Wednesday, August 05, 2009

Ghost Riders Heavens on Fire #1 – A Review


Ghost Rider Heaven’s On Fire #1 (of 6)

Publisher Marvel Comics

Writer Jason Aaron

Art Roland Boschi

Colors Dan Brown

Jason Aaron does the best Ghost Rider that has ever been done. Now I have not read every version of Ghost Rider over the years, but the fact that Ghost Rider is a character that a lot of people even mention or care about at all anymore is due to Jason Aaron. This is his final arc on the character and most likely my swan song on reading the character also. To do it up right Marvel cancelled the Ghost Rider series and re-launched it after a couple month hiatus as a mini-series. To give Marvel and Aaron credit I believe you could jump into the story easily at this point and just continue on for the ride. Both art and story made this a solid read.

Now before I get into some of the particulars of the story let me get into the thing that make me just go ballistic from Marvel and takes away from my enjoyment of the project and that is the $4 price tag for 22 pages of story and art. Oh they added a lame a** reprint of Ghost Rider #1, but not even the full issue, just 9 pages of it as they are stretching the reprint over a few issues. I guess they can tell us it was more bang for the buck, but at least DC gave me a 10 page co-feature like Metal Men for their new launch and not this crap. Over the course of six issues that is $6 extra dollars for crap and it does not make me happy. Another little irritation is the title of the comic. Heaven’s on Fire is the title; I have seen it solicited as Heavens Fire.

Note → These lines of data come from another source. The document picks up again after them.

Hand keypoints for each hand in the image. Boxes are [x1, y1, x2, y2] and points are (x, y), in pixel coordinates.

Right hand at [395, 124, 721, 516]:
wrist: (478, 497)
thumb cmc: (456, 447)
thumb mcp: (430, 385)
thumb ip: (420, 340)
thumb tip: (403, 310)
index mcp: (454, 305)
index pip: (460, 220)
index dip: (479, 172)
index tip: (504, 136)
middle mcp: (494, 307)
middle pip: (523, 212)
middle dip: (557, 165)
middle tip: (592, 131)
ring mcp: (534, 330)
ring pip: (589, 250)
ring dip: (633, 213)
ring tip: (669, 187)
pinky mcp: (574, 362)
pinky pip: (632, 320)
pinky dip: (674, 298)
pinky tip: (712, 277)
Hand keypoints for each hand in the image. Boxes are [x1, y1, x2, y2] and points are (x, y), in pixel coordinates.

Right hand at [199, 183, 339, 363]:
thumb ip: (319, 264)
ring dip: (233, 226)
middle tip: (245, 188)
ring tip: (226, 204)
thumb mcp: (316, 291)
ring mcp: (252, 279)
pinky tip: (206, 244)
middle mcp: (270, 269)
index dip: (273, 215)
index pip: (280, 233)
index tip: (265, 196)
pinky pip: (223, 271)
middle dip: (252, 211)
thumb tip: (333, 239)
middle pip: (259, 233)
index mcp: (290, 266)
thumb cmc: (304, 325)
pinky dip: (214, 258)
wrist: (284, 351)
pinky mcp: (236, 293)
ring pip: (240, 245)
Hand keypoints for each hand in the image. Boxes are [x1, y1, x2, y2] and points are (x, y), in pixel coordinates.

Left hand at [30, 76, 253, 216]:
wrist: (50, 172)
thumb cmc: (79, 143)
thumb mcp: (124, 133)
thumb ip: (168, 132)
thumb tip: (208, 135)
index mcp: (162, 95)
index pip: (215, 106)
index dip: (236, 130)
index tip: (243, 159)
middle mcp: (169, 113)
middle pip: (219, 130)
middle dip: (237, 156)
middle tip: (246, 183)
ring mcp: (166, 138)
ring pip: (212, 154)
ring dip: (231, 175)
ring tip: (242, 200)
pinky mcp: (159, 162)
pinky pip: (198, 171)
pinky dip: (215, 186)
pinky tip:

The possessive use with On Fire annoys me and I’m so far from being a grammarian as not to be believed, so if it is annoying me what are you doing to the grammarians that are out there.

This story starts with the Son of Satan, drawn so differently as to be a little off putting, finding out that a possible anti-Christ is on the loose from a monastery that was trying to breed one. If he is not found and protected Zadkiel could win the war to become all powerful (and create a rock he can’t lift, old joke about God). Next we find Sara and Johnny Blaze getting into a fight as they are trying to find a way into heaven to go after Zadkiel. We get a great fight scene and Johnny and Sara go looking for the Anti-Christ also, they wind up in Garth Ennis’ Avatar book about Wormwood. Not really, but it would be funny. I got a laugh out of them checking Vegas and Washington DC before going to Wall Street. We then find the Anti-Christ with the worse cover identity ever as an investment banker with the last name of Satan. He is being pursued by some of Zadkeil’s boys. Satan Jr. is saved by some heretofore unknown hot occult terrorist named Janie Cutter for a brief second, then the bad guys have both of them cornered. Finally we cut to find a group of bad guys working for Zadkiel being pulled together to take out Johnny Blaze. All set up to put most of the players in place and to get the story started as we play out the final arc. It has some great humor and builds up everything to make you want to come back for more. It is tying in almost all of the prior arcs to give the story a sense of closure.

The art is excellent and fits the book perfectly. First off we have a great Jae Lee cover, that while it depicts both Ghost Riders and Danny did not make it into the book yet, who cares. If a cover should sell a book, this one does it. The interior is by Roland Boschi. Now while I was not happy with his version of the Son of Satan, I love his layouts, light line work and at times almost a scratchy type of style that is full of kinetic energy. The fight scenes, the camera angles, the page design is all first rate and he really fits Jason’s Ghost Rider like a glove.

Overall Grade – B – An excellent start in what should be a great finish to Jason Aaron’s second best book, Scalped is NUMBER ONE. This should be a very good story with strong art; my hesitation to give it the “A” it deserves is the price point. A comic is a culmination of all the parts that make it up, writing, art, coloring, production, cover and price point. Let’s face it at $10 I would not even buy this, at $7 I would have passed, at $4 it gets a “B” at $3 without the reprint it gets an “A”

1 comment:

  1. Which title are you finding objectionable? Heaven's on Fire is fine. Heavens Fire should be Heaven's Fire. Why can't they figure out which one's actually the title, though?